Copy out, unchanged, every line from the start of the entries below up to and including the line with "map.get() get the".
____
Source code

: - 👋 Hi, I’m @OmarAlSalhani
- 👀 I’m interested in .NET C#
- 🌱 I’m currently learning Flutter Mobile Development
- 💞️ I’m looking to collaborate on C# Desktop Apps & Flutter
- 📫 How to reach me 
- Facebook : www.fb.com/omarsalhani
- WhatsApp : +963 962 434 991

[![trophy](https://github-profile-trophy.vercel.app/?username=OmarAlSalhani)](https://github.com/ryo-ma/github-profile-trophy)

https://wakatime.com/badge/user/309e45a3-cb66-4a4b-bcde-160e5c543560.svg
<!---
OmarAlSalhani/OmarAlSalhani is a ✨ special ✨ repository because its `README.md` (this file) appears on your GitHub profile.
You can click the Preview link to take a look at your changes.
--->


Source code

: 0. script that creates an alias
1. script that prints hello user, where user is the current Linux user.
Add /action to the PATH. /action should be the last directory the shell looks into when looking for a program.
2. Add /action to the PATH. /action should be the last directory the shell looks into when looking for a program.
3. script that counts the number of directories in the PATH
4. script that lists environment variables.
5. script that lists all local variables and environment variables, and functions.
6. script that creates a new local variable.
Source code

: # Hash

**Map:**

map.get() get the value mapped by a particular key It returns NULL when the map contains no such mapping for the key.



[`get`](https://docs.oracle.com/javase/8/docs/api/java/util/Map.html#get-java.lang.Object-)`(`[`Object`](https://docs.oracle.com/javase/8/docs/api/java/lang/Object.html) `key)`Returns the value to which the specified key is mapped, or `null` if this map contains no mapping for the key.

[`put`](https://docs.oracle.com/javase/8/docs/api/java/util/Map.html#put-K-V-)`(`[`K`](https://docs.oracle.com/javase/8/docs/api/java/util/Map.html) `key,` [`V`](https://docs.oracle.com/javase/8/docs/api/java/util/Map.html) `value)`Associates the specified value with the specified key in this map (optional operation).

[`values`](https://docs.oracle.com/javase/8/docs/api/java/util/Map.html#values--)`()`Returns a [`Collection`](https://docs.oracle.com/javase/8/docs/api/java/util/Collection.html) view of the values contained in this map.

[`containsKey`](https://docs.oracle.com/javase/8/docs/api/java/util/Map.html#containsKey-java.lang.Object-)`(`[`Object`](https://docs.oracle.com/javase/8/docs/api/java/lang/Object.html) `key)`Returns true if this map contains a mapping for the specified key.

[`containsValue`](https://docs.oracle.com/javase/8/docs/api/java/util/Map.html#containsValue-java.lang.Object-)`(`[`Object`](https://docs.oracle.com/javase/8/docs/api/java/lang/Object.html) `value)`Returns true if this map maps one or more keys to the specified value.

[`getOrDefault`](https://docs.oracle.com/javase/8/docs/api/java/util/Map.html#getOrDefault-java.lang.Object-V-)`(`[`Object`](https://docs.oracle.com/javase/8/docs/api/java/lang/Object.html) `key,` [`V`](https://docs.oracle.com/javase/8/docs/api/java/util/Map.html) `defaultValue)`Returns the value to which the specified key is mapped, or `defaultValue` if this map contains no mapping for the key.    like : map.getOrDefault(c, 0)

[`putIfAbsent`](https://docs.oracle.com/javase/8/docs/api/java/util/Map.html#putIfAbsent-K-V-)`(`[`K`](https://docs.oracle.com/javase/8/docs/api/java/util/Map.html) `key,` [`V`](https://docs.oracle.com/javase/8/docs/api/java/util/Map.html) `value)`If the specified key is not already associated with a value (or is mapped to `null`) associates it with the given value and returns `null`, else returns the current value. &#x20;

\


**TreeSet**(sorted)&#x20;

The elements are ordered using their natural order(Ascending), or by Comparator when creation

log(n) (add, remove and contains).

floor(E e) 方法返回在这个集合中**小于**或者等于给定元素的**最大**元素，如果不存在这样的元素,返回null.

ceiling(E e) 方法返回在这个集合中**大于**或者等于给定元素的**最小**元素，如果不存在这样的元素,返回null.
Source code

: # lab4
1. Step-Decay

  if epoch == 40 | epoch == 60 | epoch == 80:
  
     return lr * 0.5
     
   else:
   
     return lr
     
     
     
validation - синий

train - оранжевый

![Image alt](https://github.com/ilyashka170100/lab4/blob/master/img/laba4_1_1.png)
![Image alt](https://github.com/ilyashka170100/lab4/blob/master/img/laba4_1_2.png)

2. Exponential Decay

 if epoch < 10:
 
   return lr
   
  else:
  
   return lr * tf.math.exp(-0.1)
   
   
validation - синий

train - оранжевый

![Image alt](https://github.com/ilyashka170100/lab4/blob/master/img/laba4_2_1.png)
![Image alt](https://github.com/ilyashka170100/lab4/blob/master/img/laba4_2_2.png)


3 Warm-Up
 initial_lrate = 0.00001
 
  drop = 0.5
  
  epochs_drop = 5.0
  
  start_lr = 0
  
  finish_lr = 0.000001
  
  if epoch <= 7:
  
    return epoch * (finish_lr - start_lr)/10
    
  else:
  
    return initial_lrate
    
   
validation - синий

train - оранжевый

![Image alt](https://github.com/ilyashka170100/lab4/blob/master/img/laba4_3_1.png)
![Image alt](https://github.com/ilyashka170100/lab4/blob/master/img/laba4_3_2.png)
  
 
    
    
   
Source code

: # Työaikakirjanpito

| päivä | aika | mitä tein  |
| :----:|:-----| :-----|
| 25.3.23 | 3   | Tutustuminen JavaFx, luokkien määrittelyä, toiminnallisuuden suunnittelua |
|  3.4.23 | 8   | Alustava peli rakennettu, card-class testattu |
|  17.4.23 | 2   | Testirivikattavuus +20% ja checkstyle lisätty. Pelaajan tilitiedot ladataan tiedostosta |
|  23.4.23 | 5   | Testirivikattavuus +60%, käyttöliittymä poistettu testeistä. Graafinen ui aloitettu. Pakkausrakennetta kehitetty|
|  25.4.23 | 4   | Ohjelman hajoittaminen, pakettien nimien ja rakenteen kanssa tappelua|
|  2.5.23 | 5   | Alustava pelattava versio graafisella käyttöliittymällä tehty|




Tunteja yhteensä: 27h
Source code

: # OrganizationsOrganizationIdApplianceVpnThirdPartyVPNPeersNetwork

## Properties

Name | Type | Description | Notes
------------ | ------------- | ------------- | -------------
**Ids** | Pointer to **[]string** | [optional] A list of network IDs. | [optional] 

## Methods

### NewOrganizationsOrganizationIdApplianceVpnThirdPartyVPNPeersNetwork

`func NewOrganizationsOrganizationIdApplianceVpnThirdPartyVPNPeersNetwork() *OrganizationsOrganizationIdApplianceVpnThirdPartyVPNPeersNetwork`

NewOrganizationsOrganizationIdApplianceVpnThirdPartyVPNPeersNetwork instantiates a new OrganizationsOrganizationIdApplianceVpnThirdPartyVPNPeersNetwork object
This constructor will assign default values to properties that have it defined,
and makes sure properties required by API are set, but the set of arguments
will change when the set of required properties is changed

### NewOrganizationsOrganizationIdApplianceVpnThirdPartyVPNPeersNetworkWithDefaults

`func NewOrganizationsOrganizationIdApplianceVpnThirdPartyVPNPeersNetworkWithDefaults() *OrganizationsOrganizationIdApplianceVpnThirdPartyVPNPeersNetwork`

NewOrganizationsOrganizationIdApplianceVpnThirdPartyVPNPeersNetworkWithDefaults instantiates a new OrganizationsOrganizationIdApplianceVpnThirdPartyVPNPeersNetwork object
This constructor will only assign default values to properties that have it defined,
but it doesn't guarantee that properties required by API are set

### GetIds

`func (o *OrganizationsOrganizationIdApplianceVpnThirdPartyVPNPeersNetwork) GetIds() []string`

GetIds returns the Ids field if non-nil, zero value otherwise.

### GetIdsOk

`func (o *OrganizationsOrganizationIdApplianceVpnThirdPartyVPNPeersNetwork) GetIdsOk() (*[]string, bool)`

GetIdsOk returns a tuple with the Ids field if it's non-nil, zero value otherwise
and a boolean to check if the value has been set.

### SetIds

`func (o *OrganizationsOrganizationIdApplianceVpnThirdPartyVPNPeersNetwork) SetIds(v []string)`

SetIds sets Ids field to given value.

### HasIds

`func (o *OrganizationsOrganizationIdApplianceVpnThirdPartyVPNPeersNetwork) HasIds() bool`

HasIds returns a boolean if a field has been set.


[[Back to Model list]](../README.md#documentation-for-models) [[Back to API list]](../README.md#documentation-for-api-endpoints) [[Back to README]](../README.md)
____
(Task output)
Source code

: - 👋 Hi, I’m @OmarAlSalhani
- 👀 I’m interested in .NET C#
- 🌱 I’m currently learning Flutter Mobile Development
- 💞️ I’m looking to collaborate on C# Desktop Apps & Flutter
- 📫 How to reach me 
- Facebook : www.fb.com/omarsalhani
- WhatsApp : +963 962 434 991

[![trophy](https://github-profile-trophy.vercel.app/?username=OmarAlSalhani)](https://github.com/ryo-ma/github-profile-trophy)

https://wakatime.com/badge/user/309e45a3-cb66-4a4b-bcde-160e5c543560.svg
<!---
OmarAlSalhani/OmarAlSalhani is a ✨ special ✨ repository because its `README.md` (this file) appears on your GitHub profile.
You can click the Preview link to take a look at your changes.
--->


Source code

: 0. script that creates an alias
1. script that prints hello user, where user is the current Linux user.
Add /action to the PATH. /action should be the last directory the shell looks into when looking for a program.
2. Add /action to the PATH. /action should be the last directory the shell looks into when looking for a program.
3. script that counts the number of directories in the PATH
4. script that lists environment variables.
5. script that lists all local variables and environment variables, and functions.
6. script that creates a new local variable.
Source code

: # Hash

**Map:**

map.get() get the value mapped by a particular key It returns NULL when the map contains no such mapping for the key.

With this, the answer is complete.